When it comes to travel, yes. But not unapologetically so. There is a kind of desperation that washes over me when I travel - an urgent and irrational whisper in my ear that warns, This could be your last adventure. And then I am overcome by the desire to do everything, see everything, soak up as much as I can, because it could all be over too soon. As a result, I travel well by myself, but struggle to adjust to someone else's tempo. And I want to adjust, because a shared life requires it.
I wonder what would happen if I applied this sense of urgency to other parts of my life? Would I do more, make more of myself, or would I just drive everyone around me to drink?
* * *
Last night, Fauxhawk and I visited my friend G's house to be fitted for our wedding outfits. Despite having a million other things to do before the wedding, G's mother selected three saris for me, and summoned a tailor to take measurements for the short, fitted tops to accompany them. G whisked us off to select a kurta (a knee-length tunic and tapered pyjama bottoms) for Fauxhawk from a dizzying array of options ranging from the simple to the sublime. We were then stuffed full of gorgeous south Indian delights, while being thoroughly loved and spoiled by G's family. They are astonished that we came all this way to be at the wedding, and we are in turn overwhelmed by their unparalleled sweetness and generosity.

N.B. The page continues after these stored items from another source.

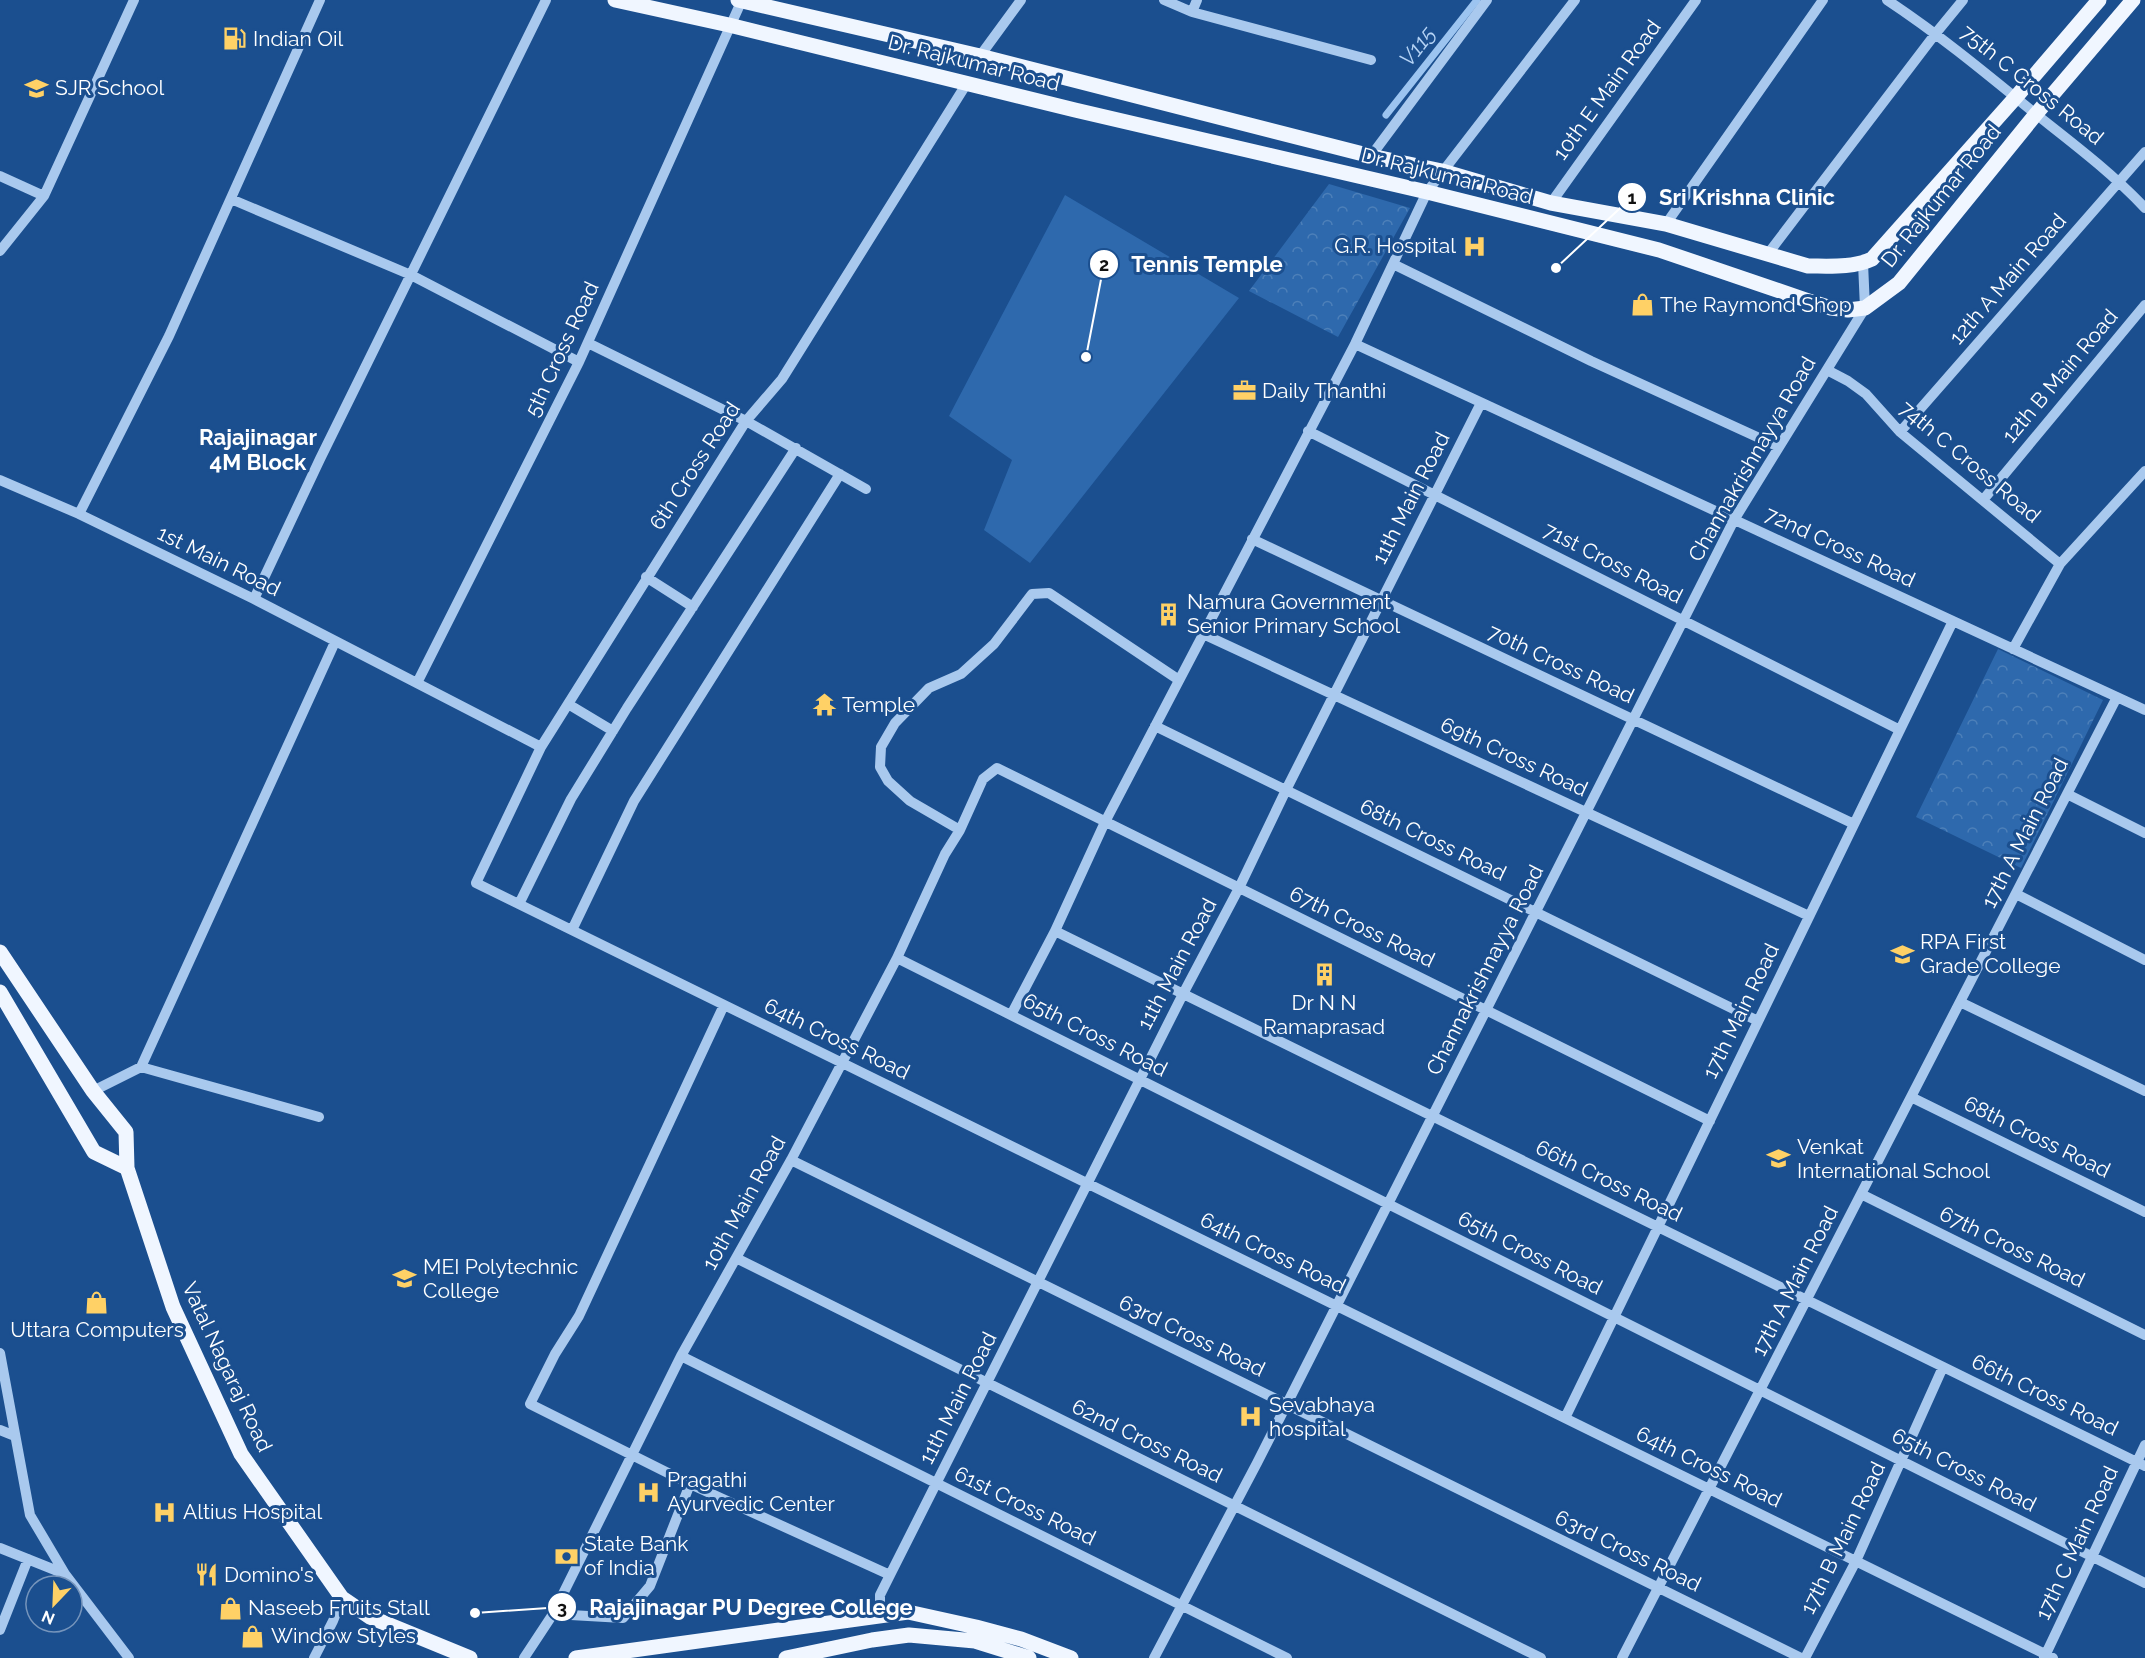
<svg xmlns="http://www.w3.org/2000/svg" width="2145" height="1658" viewBox="0 0 2145 1658" font-family="Raleway,sans-serif">
<defs>
<pattern id="park-crowns" width="20" height="18" patternUnits="userSpaceOnUse" patternTransform="scale(1.5)"><rect width="20" height="18" fill="#2e69ad"/><path d="M2 6a3 3 0 1 1 6 0M12 15a3 3 0 1 1 6 0" fill="none" stroke="#4d80b9"/></pattern>
</defs>
<rect width="100%" height="100%" fill="#1b4f8f"/>
<path fill="url(#park-crowns)" d="M1329,184l81,24 -72,129 -89,-46z
M1998,649l105,51 -82,168 -105,-51z"/>
<path fill="#2e69ad" d="M1065,195l174,103 -209,265 -46,-33 28,-70 -63,-44z"/>
<g fill="none" stroke-linecap="round" stroke-linejoin="round">
<path stroke="#9cc4f0" stroke-width="7" d="M1386,115l91,-115"/>
<path stroke="#a9c9ee" stroke-width="10" d="M1164,0l28,12 5,-12
M1887,0c53,35 101,75 150,115 38,30 75,58 108,93
M1192,12l179,48
M980,56l41,-56
M967,83l-185,296 -36,42 -178,283 -27,43 -65,136 1577,775
M1371,156l116,-156
M0,176l44,20
M231,199l180,76 168,87
M1551,203l145,-203
M1666,224l157,-224
M0,251l44,-55 90,-196
M1767,255l169,-222 27,-33
M1393,264l198,97 188,86
M588,343l158,78 120,68
M1355,344l790,366
M1827,370l21,11 18,13 34,38 160,132
M1308,431l592,299
M1900,432l245,-280
M0,480l79,34 175,85 287,148
M1983,500l162,-195
M79,514l90,-178 151,-336
M1252,539l602,285
M646,577l47,30
M254,599l66,-140 226,-459
M1203,634l606,282
M2013,649l47,-85 85,-93
M417,683l162,-321 163,-362
M568,704l45,27
M1155,726l603,295
M2067,794l78,39
M960,830l-50,-29 -22,-20 -8,-14 1,-20 14,-24 34,-35 32,-14 33,-30 38,-50 17,-1 130,87
M2016,894l129,66
M519,904l52,-105 56,-91 169,-260
M572,930l62,-129 206,-327
M1055,931l1090,535
M897,958l1248,625
M1960,1002l185,89
M724,1005l-145,311 -24,38 -25,50 160,80 200,91 -10,20v21
M1011,1015l44,-84 50,-109 250,-478 72,-152 148,-192
M141,1067l178,50
M93,1091l48,-24 194,-425
M1911,1097l234,115
M791,1160l1010,498
M1861,1194l284,141
M736,1258l805,400
M0,1353l30,162 35,59 64,84
M681,1356l606,302
M1565,1418l388,-797
M0,1430l15,6
M0,1548l65,26
M890,1575l293,-581 56,-106 47,-98 195,-387
M553,1614l70,4 27,-32 40,-102
M0,1630l28,-71
M314,1658l19,-37 9,-23
M524,1658l29,-44 128,-258 110,-196 106,-202 48,-104 15,-24 23,-51 14,-11 713,353
M1154,1658l103,-195 477,-943 131,-212 -2,-45
M1622,1658l495,-961
M1805,1658l51,-97 87,-194
M2044,1658l101,-213"/>
<path stroke="#f0f6ff" stroke-width="15" d="M615,0l114,25 346,85 352,82 232,58 147,50 25,8 17,2 17,-2 34,-25 137,-169 97,-114
M738,0l242,56 391,100 71,15 109,32 115,21 142,42c21,0 45,2 64,-7l144,-162 83,-97
M0,952l93,139 33,41 1,36 46,139 68,147 101,144 28,19 100,41
M0,992l94,160 33,16
M576,1658l332,-46 68,15 45,12 50,19
M786,1658l86,-18 37,-5 66,6 54,17"/>
</g>
<defs>
<symbol id="fuel-bare" viewBox="-9 -9 18 18"><path d="M-5.5-6h7V0h2V4h1.3V-2.5L3-4.5l.8-.8L6-3V5H2.5V1h-1V6h-7ZM-4.2-4.7v3.2H.2V-4.7Z" fill="#ffd166" stroke="#1b4f8f" stroke-width="2.5" paint-order="stroke"/></symbol>
<symbol id="school-bare" viewBox="-9 -9 18 18"><path d="M0-5L7-2L0 1L-7-2ZM-4 1L0 2.5L4 1V4Q0 6-4 4Z" fill="#ffd166" stroke="#1b4f8f" stroke-width="2.5" paint-order="stroke"/></symbol>
<symbol id="hospital-bare" viewBox="-9 -9 18 18"><path d="M-5-5h3v3.5h4V-5h3V5h-3V1.5h-4V5h-3Z" fill="#ffd166" stroke="#1b4f8f" stroke-width="2.5" paint-order="stroke"/></symbol>
<symbol id="shop-bare" viewBox="-9 -9 18 18"><path d="M-5-2.5h2.3a2.7 3.5 0 0 1 5.4 0H5L5.5 6h-11ZM-1.5-2.5h3a1.5 2.3 0 0 0-3 0Z" fill="#ffd166" stroke="#1b4f8f" stroke-width="2.5" paint-order="stroke"/></symbol>
<symbol id="office-bare" viewBox="-9 -9 18 18"><path d="M-6-3h4V-5.5h4V-3h4V5H-6ZM-1-4.5V-3h2v-1.5ZM-6 0V1H6V0Z" fill="#ffd166" stroke="#1b4f8f" stroke-width="2.5" paint-order="stroke"/></symbol>
<symbol id="building-bare" viewBox="-9 -9 18 18"><path d="M-4-6H4V6H1V3H-1V6H-4ZM-2.5-4.3h1.7v1.8h-1.7ZM.8-4.3h1.7v1.8H.8ZM-2.5-1h1.7V.8h-1.7ZM.8-1h1.7V.8H.8Z" fill="#ffd166" stroke="#1b4f8f" stroke-width="2.5" paint-order="stroke"/></symbol>
<symbol id="temple-bare" viewBox="-9 -9 18 18"><path d="M0-6L5-2H3V0L6.5 2.5H4V6H1.5V3h-3V6H-4V2.5H-6.5L-3 0V-2H-5Z" fill="#ffd166" stroke="#1b4f8f" stroke-width="2.5" paint-order="stroke"/></symbol>
<symbol id="university-bare" viewBox="-9 -9 18 18"><path d="M0-5L7-2L0 1L-7-2ZM-4 1L0 2.5L4 1V4Q0 6-4 4Z" fill="#ffd166" stroke="#1b4f8f" stroke-width="2.5" paint-order="stroke"/></symbol>
<symbol id="bank-bare" viewBox="-9 -9 18 18"><path d="M-6-4H6V4H-6ZM0-2.3a2.3 2.3 0 1 0 0 4.6a2.3 2.3 0 1 0 0-4.6Z" fill="#ffd166" stroke="#1b4f8f" stroke-width="2.5" paint-order="stroke"/></symbol>
<symbol id="restaurant-bare" viewBox="-9 -9 18 18"><path d="M-5-6h1v4h1v-4h1v4h1v-4h1v5L-1.5 .5V6h-2V.5L-5-1ZM5-6V6H3V1.5H1.5Q1.5-4 5-6Z" fill="#ffd166" stroke="#1b4f8f" stroke-width="2.5" paint-order="stroke"/></symbol>
</defs>
<g fill-rule="evenodd">
<use href="#fuel-bare" x="218" y="22" width="33" height="33"/>
<use href="#school-bare" x="20" y="72" width="33" height="33"/>
<use href="#hospital-bare" x="1458" y="230" width="33" height="33"/>
<use href="#shop-bare" x="1626" y="288" width="33" height="33"/>
<use href="#office-bare" x="1228" y="374" width="33" height="33"/>
<use href="#building-bare" x="1152" y="598" width="33" height="33"/>
<use href="#temple-bare" x="808" y="688" width="33" height="33"/>
<use href="#university-bare" x="1886" y="938" width="33" height="33"/>
<use href="#building-bare" x="1308" y="958" width="33" height="33"/>
<use href="#school-bare" x="1762" y="1142" width="33" height="33"/>
<use href="#university-bare" x="388" y="1262" width="33" height="33"/>
<use href="#shop-bare" x="80" y="1286" width="33" height="33"/>
<use href="#hospital-bare" x="1234" y="1400" width="33" height="33"/>
<use href="#hospital-bare" x="632" y="1476" width="33" height="33"/>
<use href="#hospital-bare" x="148" y="1496" width="33" height="33"/>
<use href="#bank-bare" x="550" y="1540" width="33" height="33"/>
<use href="#restaurant-bare" x="190" y="1558" width="33" height="33"/>
<use href="#shop-bare" x="214" y="1592" width="33" height="33"/>
<use href="#shop-bare" x="236" y="1620" width="33" height="33"/>
</g>
<g text-anchor="middle" stroke-width="6" stroke-linejoin="round" paint-order="stroke">
<g font-size="21" fill="#fff" stroke="#1b4f8f" text-anchor="start">
<text x="253" y="46">Indian Oil</text>
<text x="55" y="95">SJR School</text>
<text x="1456" y="253" text-anchor="end">G.R. Hospital</text>
<text x="1660" y="312">The Raymond Shop</text>
<text x="1262" y="398">Daily Thanthi</text>
<text x="1187" y="609">Namura Government<tspan x="1187" dy="24">Senior Primary School</tspan></text>
<text x="842" y="712">Temple</text>
<text x="1920" y="949">RPA First<tspan x="1920" dy="24">Grade College</tspan></text>
<text x="1324" y="1010" text-anchor="middle">Dr N N<tspan x="1324" dy="24">Ramaprasad</tspan></text>
<text x="1797" y="1154">Venkat<tspan x="1797" dy="24">International School</tspan></text>
<text x="423" y="1274">MEI Polytechnic<tspan x="423" dy="24">College</tspan></text>
<text x="97" y="1337" text-anchor="middle">Uttara Computers</text>
<text x="1269" y="1412">Sevabhaya<tspan x="1269" dy="24">hospital</tspan></text>
<text x="667" y="1487">Pragathi<tspan x="667" dy="24">Ayurvedic Center</tspan></text>
<text x="183" y="1519">Altius Hospital</text>
<text x="584" y="1551">State Bank<tspan x="584" dy="24">of India</tspan></text>
<text x="224" y="1582">Domino's</text>
<text x="248" y="1615">Naseeb Fruits Stall</text>
<text x="271" y="1643">Window Styles</text>
</g>
<g font-size="21" fill="#fff" stroke="#1b4f8f">
<text transform="translate(974 63) rotate(14)" y="7">Dr. Rajkumar Road</text>
<text transform="translate(2032 85) rotate(39)" y="7">75th C Cross Road</text>
<text transform="translate(1607 90) rotate(-54)" y="7">10th E Main Road</text>
<text transform="translate(1447 176) rotate(14)" y="7">Dr. Rajkumar Road</text>
<text transform="translate(1941 196) rotate(-51)" y="7">Dr. Rajkumar Road</text>
<text transform="translate(2008 279) rotate(-49)" y="7">12th A Main Road</text>
<text transform="translate(562 349) rotate(-65)" y="7">5th Cross Road</text>
<text transform="translate(2060 376) rotate(-50)" y="7">12th B Main Road</text>
<text transform="translate(1752 459) rotate(-60)" y="7">Channakrishnayya Road</text>
<text transform="translate(1970 462) rotate(40)" y="7">74th C Cross Road</text>
<text transform="translate(695 466) rotate(-57)" y="7">6th Cross Road</text>
<text transform="translate(1411 498) rotate(-63)" y="7">11th Main Road</text>
<text transform="translate(1840 547) rotate(25)" y="7">72nd Cross Road</text>
<text transform="translate(219 561) rotate(26)" y="7">1st Main Road</text>
<text transform="translate(1613 563) rotate(27)" y="7">71st Cross Road</text>
<text transform="translate(1561 664) rotate(25)" y="7">70th Cross Road</text>
<text transform="translate(1514 757) rotate(25)" y="7">69th Cross Road</text>
<text transform="translate(2025 833) rotate(-63)" y="7">17th A Main Road</text>
<text transform="translate(1433 840) rotate(26)" y="7">68th Cross Road</text>
<text transform="translate(1362 927) rotate(26)" y="7">67th Cross Road</text>
<text transform="translate(1177 964) rotate(-62)" y="7">11th Main Road</text>
<text transform="translate(1485 970) rotate(-63)" y="7">Channakrishnayya Road</text>
<text transform="translate(1741 1011) rotate(-64)" y="7">17th Main Road</text>
<text transform="translate(1095 1035) rotate(27)" y="7">65th Cross Road</text>
<text transform="translate(837 1039) rotate(26)" y="7">64th Cross Road</text>
<text transform="translate(2037 1137) rotate(26)" y="7">68th Cross Road</text>
<text transform="translate(1609 1181) rotate(26)" y="7">66th Cross Road</text>
<text transform="translate(744 1203) rotate(-61)" y="7">10th Main Road</text>
<text transform="translate(2012 1247) rotate(26)" y="7">67th Cross Road</text>
<text transform="translate(1273 1253) rotate(26)" y="7">64th Cross Road</text>
<text transform="translate(1530 1253) rotate(27)" y="7">65th Cross Road</text>
<text transform="translate(1795 1281) rotate(-63)" y="7">17th A Main Road</text>
<text transform="translate(1192 1336) rotate(26)" y="7">63rd Cross Road</text>
<text transform="translate(227 1367) rotate(65)" y="7">Vatal Nagaraj Road</text>
<text transform="translate(2045 1395) rotate(26)" y="7">66th Cross Road</text>
<text transform="translate(958 1398) rotate(-63)" y="7">11th Main Road</text>
<text transform="translate(1147 1441) rotate(26)" y="7">62nd Cross Road</text>
<text transform="translate(1709 1467) rotate(26)" y="7">64th Cross Road</text>
<text transform="translate(1964 1470) rotate(27)" y="7">65th Cross Road</text>
<text transform="translate(1025 1506) rotate(26)" y="7">61st Cross Road</text>
<text transform="translate(1843 1538) rotate(-64)" y="7">17th B Main Road</text>
<text transform="translate(2077 1543) rotate(-65)" y="7">17th C Main Road</text>
<text transform="translate(1628 1551) rotate(26)" y="7">63rd Cross Road</text>
</g>
<g font-size="22" font-style="italic" fill="#b5d3f5" stroke="#1b4f8f">
<text transform="translate(1417 46) rotate(-52)" y="8">V115</text>
</g>
<g font-size="22" font-weight="bold" fill="#fff" stroke="#1b4f8f">
<text x="258" y="445">Rajajinagar<tspan x="258" dy="25">4M Block</tspan></text>
</g>
</g>
<path fill="none" stroke="#fff" stroke-width="2" d="M1556 268L1632 197M1086 357L1104 264M475 1613L562 1607"/>
<g fill="#fff" stroke="#1b4f8f" stroke-width="2">
<circle cx="1556" cy="268" r="6"/>
<circle cx="1086" cy="357" r="6"/>
<circle cx="475" cy="1613" r="6"/>
<circle cx="1632" cy="197" r="15"/>
<circle cx="1104" cy="264" r="15"/>
<circle cx="562" cy="1607" r="15"/>
</g>
<g font-size="18" text-anchor="middle" font-weight="bold" fill="#111">
<text x="1632" y="204">1</text>
<text x="1104" y="271">2</text>
<text x="562" y="1614">3</text>
</g>
<g font-size="22" text-anchor="middle" font-weight="bold" fill="#fff" stroke="#1b4f8f" stroke-width="6" stroke-linejoin="round" paint-order="stroke">
<text x="1747" y="205">Sri Krishna Clinic</text>
<text x="1207" y="272">Tennis Temple</text>
<text x="751" y="1615">Rajajinagar PU Degree College</text>
</g>
<g transform="translate(54 1604) rotate(203)"><circle r="28" fill="#1b4f8f" stroke="#7695bc" stroke-width="1.5"/>
<path d="M0-4.5L10 22L0 15L-10 22Z" fill="#ffd166"/>
<text y="-9" font-size="16" font-weight="bold" text-anchor="middle" fill="#ffffff">N</text>
</g>
</svg>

Despite the newness of everything, there is so much that is familiar to me. The easy acceptance of family chaos, the unspoken and undeniable dominance of capable women, the swarm of overtired children up too late but too much a part of things to be put to bed. Sitting among a host of strangers, I felt very much at home.
* * *
The view outside this posh hotel room is a sprawling slum - a reminder of the way properity and poverty exist side-by-side in so many parts of world, including my own.